‘Ethereum Supreme Court’ Brought by Matter Labs Co-founder

Alex Gluchowski, the CEO and co-founder of Matter Labs, proposed an Ethereum Supreme Court. It resembles “a hierarchical court system like the real world” for on-chain disputes. He believes it would scare off bad actors while strengthening the state of the Ethereum network.

Ethereum Supreme Court Explained by Gluchowski

On September 2, 2023, Alex Gluchowski shared a post on X ( formerly Twitter) about the idea for an “Ethereum Supreme Court.” As per his post, his idea would work similarly to the United States Supreme Court while “serving as a final stop for parties to dispute smart contract issues rather than needing to take matters to a traditional lawyer or court.”

Gluchowski added in his post that “The most important function of such a system will be to protect protocols against political inference from the outside. It will serve as a great deterrence mechanism, and will elevate the role of Ethereum as a powerful network state.”

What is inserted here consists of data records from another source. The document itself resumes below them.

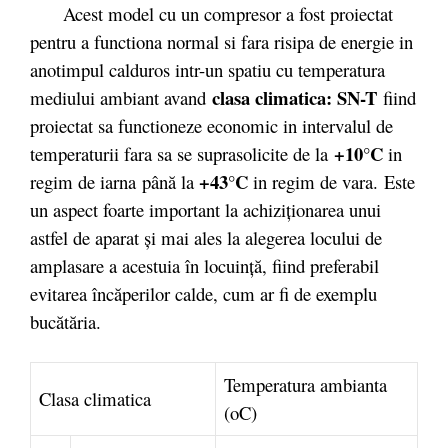
Acest model cu un compresor a fost proiectat
pentru a functiona normal si fara risipa de energie in
anotimpul calduros intr-un spatiu cu temperatura
clasa climatica: SN-T
mediului ambiant avand
fiind
proiectat sa functioneze economic in intervalul de
+10°C
temperaturii fara sa se suprasolicite de la
in
+43°C
regim de iarna
până la
in regim de vara.
Este
un aspect foarte important la achiziţionarea unui
astfel de aparat şi mai ales la alegerea locului de
amplasare a acestuia în locuinţă, fiind preferabil
evitarea încăperilor calde, cum ar fi de exemplu
bucătăria.
Temperatura ambianta
Clasa climatica
(oC)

Although the concept proposed by Gluchowski, disputes, and emergency upgrades would be handled by a hierarchical system of on-chain courts. Whereas the final end would be an Ethereum Layer-1 soft fork as the “Court of Final Appeal.”

Highlights of the Ethereum Court System

Matter Labs co-founder also said that in his proposed system, “every protocol would have its own governance with normal and emergency upgrade mechanisms. This would also designate a special contract which can trigger an appeal.

As the post states, “If there is an emergency upgrade to a protocol, then there would be an appeal period, during which any user can submit a challenge to the higher court.” Notably, they will have to put up a predefined bail deposit.

Gluchowski further noted that each court defines the higher court to appeal to, with the Ethereum Supreme Court serving as the final destination for challengers.

With an example, Gluchowski elaborated the system. As he said, “The court hierarchy would see protocols like Aave and Uniswap would contest matters in a court such as CourtUnchained or JusticeDAO.” When those courts reach a decision, a party can appeal to the Ethereum Supreme Court.

It must be noted that there is a need for strong social consensus for the on-chain court system to work, as Gluchowski acknowledged. As he mentioned “it would be expensive so that only “truly extraordinary” cases will be brought before it.”

There were already several existing solutions to such disputes that still argued that they were not effective as Gluchowski added. With an example, he said that “enabling time-locked features on smart contracts is not suitable in emergency situations and introducing a security council can mitigate the problem, but won’t solve it, while carrying its own risks.”